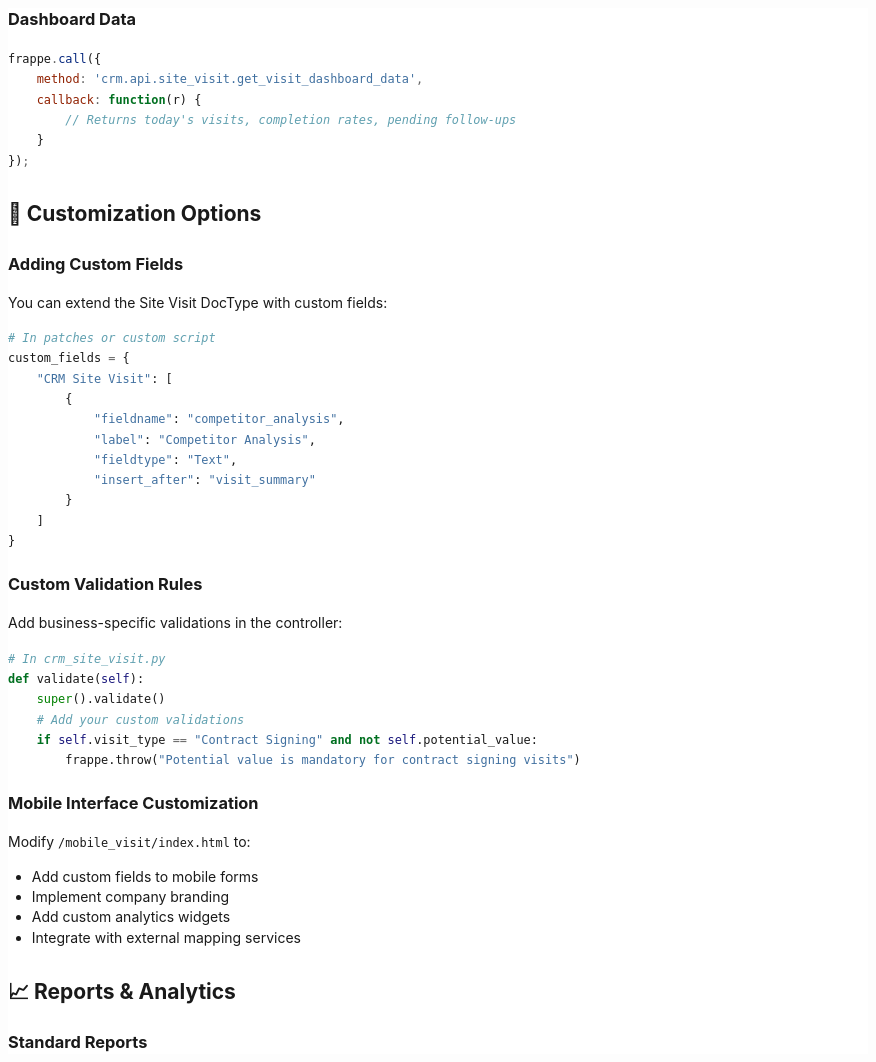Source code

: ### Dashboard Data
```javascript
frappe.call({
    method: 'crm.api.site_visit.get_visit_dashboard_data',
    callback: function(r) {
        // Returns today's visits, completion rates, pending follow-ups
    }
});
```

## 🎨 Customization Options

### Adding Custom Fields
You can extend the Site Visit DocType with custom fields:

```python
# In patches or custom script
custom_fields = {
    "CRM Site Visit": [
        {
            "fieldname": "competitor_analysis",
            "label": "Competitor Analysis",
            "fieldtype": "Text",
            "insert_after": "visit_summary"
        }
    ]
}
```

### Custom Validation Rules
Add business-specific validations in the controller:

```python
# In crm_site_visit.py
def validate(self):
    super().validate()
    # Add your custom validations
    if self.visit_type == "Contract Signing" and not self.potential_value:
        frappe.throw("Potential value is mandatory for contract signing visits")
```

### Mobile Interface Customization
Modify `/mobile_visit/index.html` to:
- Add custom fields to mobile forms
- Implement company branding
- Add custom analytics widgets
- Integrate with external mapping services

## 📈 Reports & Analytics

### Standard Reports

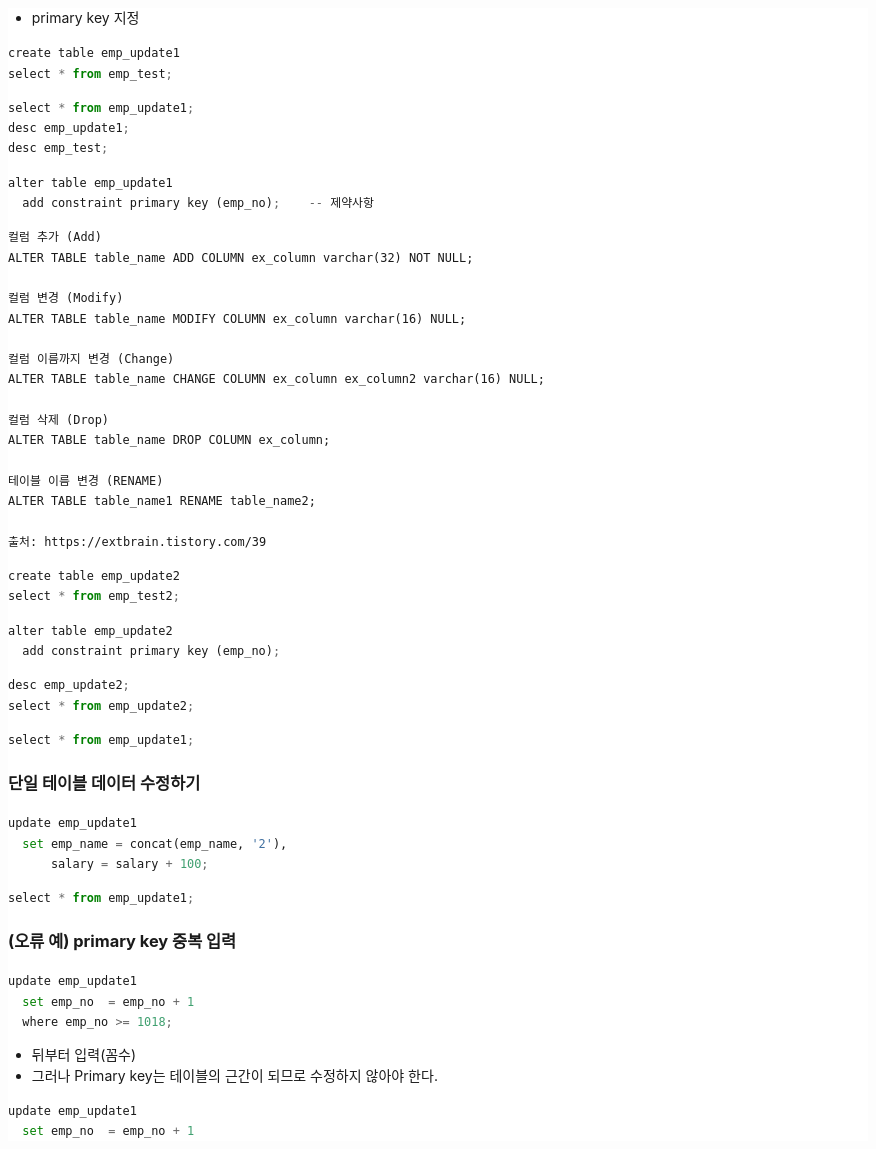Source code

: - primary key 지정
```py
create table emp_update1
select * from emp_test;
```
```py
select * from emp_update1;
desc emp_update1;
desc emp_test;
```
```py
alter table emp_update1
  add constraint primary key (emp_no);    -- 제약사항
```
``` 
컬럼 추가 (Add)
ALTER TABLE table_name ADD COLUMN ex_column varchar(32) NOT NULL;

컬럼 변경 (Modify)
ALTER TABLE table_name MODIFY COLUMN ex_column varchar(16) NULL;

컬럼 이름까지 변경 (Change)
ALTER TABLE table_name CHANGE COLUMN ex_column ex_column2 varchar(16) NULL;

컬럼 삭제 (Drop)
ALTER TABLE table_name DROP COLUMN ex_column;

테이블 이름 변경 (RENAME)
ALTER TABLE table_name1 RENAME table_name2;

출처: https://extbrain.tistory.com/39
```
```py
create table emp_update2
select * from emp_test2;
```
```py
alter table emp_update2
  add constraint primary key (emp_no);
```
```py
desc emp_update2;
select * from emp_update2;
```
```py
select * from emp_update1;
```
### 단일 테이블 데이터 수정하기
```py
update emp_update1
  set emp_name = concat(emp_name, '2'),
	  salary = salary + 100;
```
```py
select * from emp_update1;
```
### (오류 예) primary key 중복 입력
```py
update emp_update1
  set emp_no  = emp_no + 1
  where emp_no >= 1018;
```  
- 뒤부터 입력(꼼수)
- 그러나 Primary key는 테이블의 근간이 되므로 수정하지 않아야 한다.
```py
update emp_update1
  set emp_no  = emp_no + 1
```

========

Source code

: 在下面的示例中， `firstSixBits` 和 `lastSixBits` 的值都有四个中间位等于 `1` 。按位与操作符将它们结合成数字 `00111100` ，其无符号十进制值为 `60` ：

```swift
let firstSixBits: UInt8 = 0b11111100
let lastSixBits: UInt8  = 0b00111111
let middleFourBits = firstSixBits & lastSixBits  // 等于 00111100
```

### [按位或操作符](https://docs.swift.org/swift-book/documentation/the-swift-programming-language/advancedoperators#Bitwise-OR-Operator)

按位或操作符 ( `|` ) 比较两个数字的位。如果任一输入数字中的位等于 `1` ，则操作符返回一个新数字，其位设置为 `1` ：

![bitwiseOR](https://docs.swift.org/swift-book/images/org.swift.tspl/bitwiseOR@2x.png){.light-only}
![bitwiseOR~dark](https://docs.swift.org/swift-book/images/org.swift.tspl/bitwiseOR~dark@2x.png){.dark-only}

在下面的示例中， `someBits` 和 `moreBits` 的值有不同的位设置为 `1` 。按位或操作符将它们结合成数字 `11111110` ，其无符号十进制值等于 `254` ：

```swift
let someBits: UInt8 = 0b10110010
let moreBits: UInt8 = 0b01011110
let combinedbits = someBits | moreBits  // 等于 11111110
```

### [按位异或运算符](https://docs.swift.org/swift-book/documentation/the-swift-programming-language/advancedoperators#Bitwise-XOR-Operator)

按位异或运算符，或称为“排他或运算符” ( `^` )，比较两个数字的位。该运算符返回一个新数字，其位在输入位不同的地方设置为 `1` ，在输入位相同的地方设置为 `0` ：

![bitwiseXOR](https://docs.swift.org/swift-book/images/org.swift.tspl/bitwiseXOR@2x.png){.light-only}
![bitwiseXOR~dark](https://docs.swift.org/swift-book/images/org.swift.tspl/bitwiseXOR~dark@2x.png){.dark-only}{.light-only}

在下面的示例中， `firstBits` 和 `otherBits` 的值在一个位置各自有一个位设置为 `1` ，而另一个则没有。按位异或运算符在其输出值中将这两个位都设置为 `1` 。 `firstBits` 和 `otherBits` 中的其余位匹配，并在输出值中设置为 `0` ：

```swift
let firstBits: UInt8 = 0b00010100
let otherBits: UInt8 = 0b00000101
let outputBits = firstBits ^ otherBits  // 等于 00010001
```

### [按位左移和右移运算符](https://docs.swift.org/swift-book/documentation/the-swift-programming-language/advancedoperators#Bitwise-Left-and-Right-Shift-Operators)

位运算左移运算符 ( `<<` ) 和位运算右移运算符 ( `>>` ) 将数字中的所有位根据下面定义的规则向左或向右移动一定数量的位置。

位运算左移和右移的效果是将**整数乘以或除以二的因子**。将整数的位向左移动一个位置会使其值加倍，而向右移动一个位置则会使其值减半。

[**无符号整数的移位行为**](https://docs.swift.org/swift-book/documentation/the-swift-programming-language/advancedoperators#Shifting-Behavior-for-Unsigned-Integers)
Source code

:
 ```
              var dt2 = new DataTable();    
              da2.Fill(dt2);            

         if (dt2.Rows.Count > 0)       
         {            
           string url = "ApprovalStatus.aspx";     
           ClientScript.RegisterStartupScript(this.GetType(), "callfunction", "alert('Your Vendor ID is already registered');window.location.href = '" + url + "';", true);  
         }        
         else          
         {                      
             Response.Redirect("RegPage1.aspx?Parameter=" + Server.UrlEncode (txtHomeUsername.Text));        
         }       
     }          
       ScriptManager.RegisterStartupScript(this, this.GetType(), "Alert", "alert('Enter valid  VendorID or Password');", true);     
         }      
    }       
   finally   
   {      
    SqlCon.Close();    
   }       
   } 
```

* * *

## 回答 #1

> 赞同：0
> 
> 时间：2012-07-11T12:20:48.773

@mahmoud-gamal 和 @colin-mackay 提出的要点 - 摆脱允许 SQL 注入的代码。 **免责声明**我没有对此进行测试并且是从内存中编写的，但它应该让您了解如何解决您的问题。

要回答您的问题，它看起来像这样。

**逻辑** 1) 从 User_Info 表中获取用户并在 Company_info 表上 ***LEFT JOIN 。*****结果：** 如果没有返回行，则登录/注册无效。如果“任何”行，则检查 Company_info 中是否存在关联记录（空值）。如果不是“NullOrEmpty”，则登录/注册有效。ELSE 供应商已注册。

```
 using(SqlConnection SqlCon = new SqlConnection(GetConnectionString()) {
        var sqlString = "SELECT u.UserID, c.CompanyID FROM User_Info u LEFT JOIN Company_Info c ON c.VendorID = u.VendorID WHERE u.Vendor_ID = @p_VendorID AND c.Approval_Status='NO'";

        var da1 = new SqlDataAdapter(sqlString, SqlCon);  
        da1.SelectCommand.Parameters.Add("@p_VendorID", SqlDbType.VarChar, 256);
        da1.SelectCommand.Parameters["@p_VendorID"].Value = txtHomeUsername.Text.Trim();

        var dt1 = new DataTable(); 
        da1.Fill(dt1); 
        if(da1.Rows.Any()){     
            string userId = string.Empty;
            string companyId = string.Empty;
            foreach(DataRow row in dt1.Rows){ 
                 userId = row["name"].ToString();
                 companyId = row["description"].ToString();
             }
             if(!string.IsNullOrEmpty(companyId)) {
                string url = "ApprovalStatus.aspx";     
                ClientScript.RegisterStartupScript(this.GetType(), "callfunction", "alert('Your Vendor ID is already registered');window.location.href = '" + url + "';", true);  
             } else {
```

========

→ **REQUIRED WORK**
Select every line of the records holding the string "JOIN".

→ **ANSWER TO THIS EXERCISE**
**逻辑** 1) 从 User_Info 表中获取用户并在 Company_info 表上 ***LEFT JOIN 。*****结果：** 如果没有返回行，则登录/注册无效。如果“任何”行，则检查 Company_info 中是否存在关联记录（空值）。如果不是“NullOrEmpty”，则登录/注册有效。ELSE 供应商已注册。
        var sqlString = "SELECT u.UserID, c.CompanyID FROM User_Info u LEFT JOIN Company_Info c ON c.VendorID = u.VendorID WHERE u.Vendor_ID = @p_VendorID AND c.Approval_Status='NO'";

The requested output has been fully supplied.